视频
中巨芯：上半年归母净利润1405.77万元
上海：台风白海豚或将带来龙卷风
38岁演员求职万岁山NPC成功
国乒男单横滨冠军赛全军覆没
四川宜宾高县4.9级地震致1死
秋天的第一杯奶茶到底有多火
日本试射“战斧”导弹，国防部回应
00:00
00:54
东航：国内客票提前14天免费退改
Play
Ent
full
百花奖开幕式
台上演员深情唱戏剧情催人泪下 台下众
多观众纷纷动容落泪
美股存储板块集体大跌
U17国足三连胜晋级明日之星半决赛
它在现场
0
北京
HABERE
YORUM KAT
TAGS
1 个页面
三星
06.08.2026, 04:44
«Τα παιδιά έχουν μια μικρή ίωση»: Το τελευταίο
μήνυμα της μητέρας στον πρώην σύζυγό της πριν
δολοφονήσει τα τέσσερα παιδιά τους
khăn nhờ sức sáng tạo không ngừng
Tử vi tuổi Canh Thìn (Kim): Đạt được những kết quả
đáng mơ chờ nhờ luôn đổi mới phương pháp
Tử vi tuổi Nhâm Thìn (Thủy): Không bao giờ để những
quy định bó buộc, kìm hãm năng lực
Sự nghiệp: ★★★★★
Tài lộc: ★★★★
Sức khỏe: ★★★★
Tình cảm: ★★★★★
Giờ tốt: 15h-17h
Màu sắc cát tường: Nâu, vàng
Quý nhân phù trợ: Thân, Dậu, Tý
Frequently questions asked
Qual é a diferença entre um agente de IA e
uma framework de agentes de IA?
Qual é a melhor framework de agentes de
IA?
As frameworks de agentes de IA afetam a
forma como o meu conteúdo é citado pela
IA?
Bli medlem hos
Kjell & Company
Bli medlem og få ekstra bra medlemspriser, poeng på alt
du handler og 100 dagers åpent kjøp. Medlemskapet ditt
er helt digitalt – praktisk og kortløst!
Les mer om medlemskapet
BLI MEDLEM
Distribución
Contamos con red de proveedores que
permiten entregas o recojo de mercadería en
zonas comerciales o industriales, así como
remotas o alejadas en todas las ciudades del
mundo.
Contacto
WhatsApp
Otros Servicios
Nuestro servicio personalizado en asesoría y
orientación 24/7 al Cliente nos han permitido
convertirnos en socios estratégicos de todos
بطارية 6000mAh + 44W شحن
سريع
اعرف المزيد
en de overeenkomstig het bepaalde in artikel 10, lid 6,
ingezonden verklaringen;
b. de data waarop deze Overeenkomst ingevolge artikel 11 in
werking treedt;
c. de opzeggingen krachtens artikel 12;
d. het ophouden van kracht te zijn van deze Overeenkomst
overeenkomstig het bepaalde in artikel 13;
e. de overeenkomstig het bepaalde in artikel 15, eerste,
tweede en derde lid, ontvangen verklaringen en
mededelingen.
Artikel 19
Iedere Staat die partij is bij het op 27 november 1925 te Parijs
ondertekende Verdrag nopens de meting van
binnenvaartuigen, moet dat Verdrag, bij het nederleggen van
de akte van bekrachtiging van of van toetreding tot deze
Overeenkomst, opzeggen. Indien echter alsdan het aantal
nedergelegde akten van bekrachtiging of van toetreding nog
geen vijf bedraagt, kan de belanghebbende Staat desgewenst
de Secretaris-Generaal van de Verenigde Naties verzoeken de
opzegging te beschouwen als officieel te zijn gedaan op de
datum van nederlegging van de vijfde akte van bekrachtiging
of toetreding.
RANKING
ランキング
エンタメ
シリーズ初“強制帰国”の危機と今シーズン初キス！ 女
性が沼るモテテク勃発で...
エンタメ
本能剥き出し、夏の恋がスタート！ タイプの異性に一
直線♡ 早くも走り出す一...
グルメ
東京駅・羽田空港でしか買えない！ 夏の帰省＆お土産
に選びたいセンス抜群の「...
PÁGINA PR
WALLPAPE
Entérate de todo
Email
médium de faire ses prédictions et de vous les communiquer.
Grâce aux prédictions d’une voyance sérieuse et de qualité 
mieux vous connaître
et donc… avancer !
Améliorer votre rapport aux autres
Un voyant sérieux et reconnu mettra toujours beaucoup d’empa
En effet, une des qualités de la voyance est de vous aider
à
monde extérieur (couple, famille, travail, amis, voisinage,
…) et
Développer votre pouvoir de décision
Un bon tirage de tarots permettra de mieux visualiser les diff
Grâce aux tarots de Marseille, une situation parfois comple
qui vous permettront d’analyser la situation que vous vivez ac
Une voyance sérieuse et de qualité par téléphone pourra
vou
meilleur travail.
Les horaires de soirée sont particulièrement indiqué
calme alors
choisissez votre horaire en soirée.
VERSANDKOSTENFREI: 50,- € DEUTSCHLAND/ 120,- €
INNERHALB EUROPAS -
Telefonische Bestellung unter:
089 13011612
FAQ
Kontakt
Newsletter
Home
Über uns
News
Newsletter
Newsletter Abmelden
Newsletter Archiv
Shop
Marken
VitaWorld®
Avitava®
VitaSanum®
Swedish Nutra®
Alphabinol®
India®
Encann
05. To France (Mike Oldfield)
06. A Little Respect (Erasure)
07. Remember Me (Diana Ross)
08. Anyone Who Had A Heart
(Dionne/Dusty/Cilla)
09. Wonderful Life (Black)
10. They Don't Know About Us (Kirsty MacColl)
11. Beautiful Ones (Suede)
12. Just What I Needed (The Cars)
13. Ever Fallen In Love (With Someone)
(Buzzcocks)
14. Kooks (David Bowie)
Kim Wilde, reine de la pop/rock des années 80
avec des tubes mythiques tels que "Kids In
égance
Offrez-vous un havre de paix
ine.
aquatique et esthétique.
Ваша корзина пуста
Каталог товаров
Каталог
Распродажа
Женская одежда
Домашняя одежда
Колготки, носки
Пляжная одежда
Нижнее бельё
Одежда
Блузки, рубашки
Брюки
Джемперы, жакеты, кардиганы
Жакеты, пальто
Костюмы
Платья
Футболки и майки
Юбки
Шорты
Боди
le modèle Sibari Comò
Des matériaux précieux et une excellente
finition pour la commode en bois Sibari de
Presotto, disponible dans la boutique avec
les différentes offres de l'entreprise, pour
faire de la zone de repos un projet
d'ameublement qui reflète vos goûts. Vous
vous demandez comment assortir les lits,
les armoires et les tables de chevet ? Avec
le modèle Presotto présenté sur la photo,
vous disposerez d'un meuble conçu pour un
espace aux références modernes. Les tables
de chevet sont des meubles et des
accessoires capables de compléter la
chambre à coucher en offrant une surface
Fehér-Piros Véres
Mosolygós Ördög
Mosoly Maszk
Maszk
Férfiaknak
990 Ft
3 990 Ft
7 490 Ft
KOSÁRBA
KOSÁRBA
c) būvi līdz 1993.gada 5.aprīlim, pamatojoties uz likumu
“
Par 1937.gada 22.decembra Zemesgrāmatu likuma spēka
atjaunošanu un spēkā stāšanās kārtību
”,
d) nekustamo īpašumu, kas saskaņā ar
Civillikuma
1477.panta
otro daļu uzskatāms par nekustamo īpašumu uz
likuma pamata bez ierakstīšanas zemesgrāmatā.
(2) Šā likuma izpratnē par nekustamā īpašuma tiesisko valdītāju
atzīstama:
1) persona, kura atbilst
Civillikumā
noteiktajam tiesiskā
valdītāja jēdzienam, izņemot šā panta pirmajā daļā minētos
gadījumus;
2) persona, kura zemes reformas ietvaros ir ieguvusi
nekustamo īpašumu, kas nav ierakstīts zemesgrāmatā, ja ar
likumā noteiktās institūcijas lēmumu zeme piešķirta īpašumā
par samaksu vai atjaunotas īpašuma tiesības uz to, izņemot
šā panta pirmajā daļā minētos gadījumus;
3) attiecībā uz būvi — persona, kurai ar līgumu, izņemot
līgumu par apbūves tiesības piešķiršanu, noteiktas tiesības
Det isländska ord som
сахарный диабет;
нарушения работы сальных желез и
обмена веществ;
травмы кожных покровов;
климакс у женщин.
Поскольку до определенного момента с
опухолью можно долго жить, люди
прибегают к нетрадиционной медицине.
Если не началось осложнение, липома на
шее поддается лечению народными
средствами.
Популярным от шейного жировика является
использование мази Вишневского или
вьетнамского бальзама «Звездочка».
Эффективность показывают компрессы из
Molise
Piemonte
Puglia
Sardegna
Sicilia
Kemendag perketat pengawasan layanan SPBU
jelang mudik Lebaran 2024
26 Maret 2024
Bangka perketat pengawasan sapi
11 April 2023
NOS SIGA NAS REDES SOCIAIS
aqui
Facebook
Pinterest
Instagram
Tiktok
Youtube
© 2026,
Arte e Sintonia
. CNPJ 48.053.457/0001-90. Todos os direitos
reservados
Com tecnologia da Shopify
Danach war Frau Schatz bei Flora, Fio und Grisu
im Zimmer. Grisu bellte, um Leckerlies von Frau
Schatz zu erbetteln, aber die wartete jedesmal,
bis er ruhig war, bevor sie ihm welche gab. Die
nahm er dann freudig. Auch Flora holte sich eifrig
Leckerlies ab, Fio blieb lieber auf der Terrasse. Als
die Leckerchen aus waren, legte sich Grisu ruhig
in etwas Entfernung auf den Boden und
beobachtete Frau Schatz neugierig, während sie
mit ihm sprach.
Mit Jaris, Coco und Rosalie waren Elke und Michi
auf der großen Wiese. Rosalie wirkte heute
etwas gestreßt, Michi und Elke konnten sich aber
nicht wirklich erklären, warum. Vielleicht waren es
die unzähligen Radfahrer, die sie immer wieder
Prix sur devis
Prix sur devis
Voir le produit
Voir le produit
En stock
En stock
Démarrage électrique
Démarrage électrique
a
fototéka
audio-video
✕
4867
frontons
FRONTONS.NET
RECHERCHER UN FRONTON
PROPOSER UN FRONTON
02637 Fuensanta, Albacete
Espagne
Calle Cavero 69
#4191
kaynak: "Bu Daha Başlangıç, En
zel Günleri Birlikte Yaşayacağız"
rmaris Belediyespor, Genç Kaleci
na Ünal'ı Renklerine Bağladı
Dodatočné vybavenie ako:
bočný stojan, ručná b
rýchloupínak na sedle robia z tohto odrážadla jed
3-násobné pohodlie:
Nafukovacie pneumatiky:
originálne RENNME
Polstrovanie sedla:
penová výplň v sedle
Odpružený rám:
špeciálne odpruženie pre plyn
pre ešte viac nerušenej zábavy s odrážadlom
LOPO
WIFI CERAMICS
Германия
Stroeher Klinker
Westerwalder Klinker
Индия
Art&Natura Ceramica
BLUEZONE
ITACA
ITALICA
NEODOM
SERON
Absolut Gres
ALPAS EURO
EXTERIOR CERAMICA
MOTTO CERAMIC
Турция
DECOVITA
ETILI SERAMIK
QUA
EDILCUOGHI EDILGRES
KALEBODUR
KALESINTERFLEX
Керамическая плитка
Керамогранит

• [ASSIGNED TASK]
Return nothing but the lines from the start of the listing above through the line containing "đáng mơ chờ nhờ luôn đổi mới phương pháp", exactly as given.

• [SOLVED EXERCISE]
视频
中巨芯：上半年归母净利润1405.77万元
上海：台风白海豚或将带来龙卷风
38岁演员求职万岁山NPC成功
国乒男单横滨冠军赛全军覆没
四川宜宾高县4.9级地震致1死
秋天的第一杯奶茶到底有多火
日本试射“战斧”导弹，国防部回应
00:00
00:54
东航：国内客票提前14天免费退改
Play
Ent
full
百花奖开幕式
台上演员深情唱戏剧情催人泪下 台下众
多观众纷纷动容落泪
美股存储板块集体大跌
U17国足三连胜晋级明日之星半决赛
它在现场
0
北京
HABERE
YORUM KAT
TAGS
1 个页面
三星
06.08.2026, 04:44
«Τα παιδιά έχουν μια μικρή ίωση»: Το τελευταίο
μήνυμα της μητέρας στον πρώην σύζυγό της πριν
δολοφονήσει τα τέσσερα παιδιά τους
khăn nhờ sức sáng tạo không ngừng
Tử vi tuổi Canh Thìn (Kim): Đạt được những kết quả
đáng mơ chờ nhờ luôn đổi mới phương pháp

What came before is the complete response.